PGN: What’s on your book list?
HZ: I love thrillers and espionage, so anything by Daniel Silva, who writes about the Israeli secret service and the Mossad. I love authors like David Ignatius from the Washington Post, I love historical biographies and literature. Growing up, I liked Huck Finn and “Tom Sawyer” and the Hardy Boys. I’m an avid reader: I’ll read anything.
PGN: Have you heard about the movement to take the N-word out of new editions of “Adventures of Tom Sawyer,” etc., for schools?
HZ: It’s crazy. History and literature have to reflect the time in which the story takes place — the whole atmosphere. So to take that out assumes that people weren’t using that language and that is really clouding history.
PGN: Whitewashing it, one could say. Plus including the original language opens dialogue and creates teaching moments like you were able to have with your mother.
HZ: Yes, and as a history buff I believe in as much historical accuracy as possible.
PGN: Which sport would you want to compete in during the Summer Olympics?
PGN: I don’t think that’s an Olympic sport.
HZ: No, I just read they are going to have yoga at the Olympics this summer.
PGN: What are your hobbies?
HZ: I love reading and I love my pets. I have a Maine Coon cat named Bubby and a Jack Russell-Schnauzer named Hamlet.
PGN: Do you have a human companion too?
HZ: Yes, David Fischer. I love him. He’s currently finishing up his Ph.D. in math education. He’s doing a dissertation on the intersection of queer identity and mathematical identity. A lot of queer kids are bullied and are afraid to ask for help in certain subjects.
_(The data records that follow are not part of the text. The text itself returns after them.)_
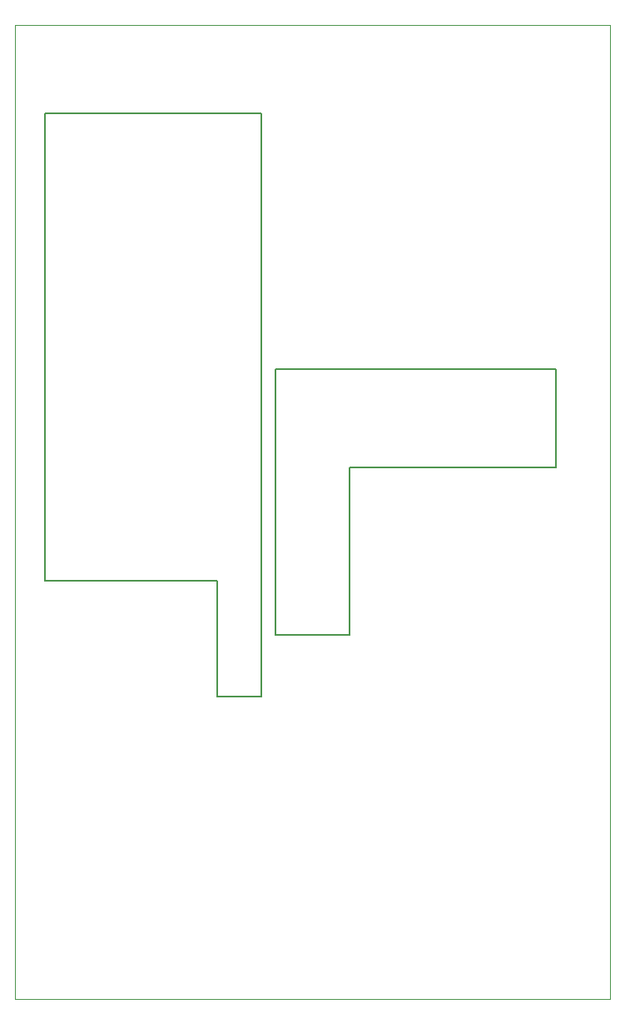
<source format=gbr>
%TF.GenerationSoftware,Altium Limited,Altium Designer,25.2.1 (25)*%
G04 Layer_Color=65280*
%FSLAX43Y43*%
%MOMM*%
%TF.SameCoordinates,F457C3C9-6880-4064-B818-50B76E06CF19*%
%TF.FilePolarity,Positive*%
%TF.FileFunction,Other,Poly_Planning*%
%TF.Part,Single*%
G01*
G75*
%TA.AperFunction,NonConductor*%
%ADD34C,0.200*%
%ADD60C,0.100*%
D34*
X20500Y30750D02*
X25000D01*
X20500D02*
Y42500D01*
X3000D02*
X20500D01*
X25000Y30750D02*
X25000Y90000D01*
X3000Y42500D02*
Y90000D01*
X25000D01*
X55000Y54000D02*
Y64000D01*
X26500Y37000D02*
X34000D01*
Y54000D02*
X55000D01*
X26500Y37000D02*
Y64000D01*
X34000Y37000D02*
Y54000D01*
X26500Y64000D02*
X55000D01*
D60*
X0Y0D02*
X60500D01*
X0Y99000D02*
X60500D01*
Y0D02*
Y99000D01*
X0Y0D02*
Y99000D01*
%TF.MD5,b12a07fe0243018b9f324b5bf5a34b77*%
M02*

</source>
But if you don’t study higher math, there’s a statistical correlation in your ability to do well and make money.
PGN: What would people be surprised to know about you?
HZ: I think people have a sense that I’m tough. I’m tall and I can be loud but I’m actually a bleeding heart. I cry at the drop of a hat — “Terms of Endearment,” “The King’s Speech” — I cry at all those movies. I even cry at the Oscars! Just to see that people are acknowledged for working so hard makes me weep.
PGN: Worst fashion item?
HZ: My orange polyester Nik Nik disco shirt! It’s not good to wear anything that will melt on you in a fire!
PGN: Before we wrap up, tell me about the senior project you’re working on.
HZ: This year, there are more people turning 65 than ever before and a great number of them are LGBT folks. There is an absolute lack of culturally competent services and resources for LGBT elders. All of our energy for the past several decades has been to create support services around HIV/AIDS and we’ve never really focused on health and wellness in general and especially not for our elders. We need to help people who are getting older and whose families of choice are getting older too. We need a system of services to help people grow old vibrantly. It goes right back to my motto of taking care of our own.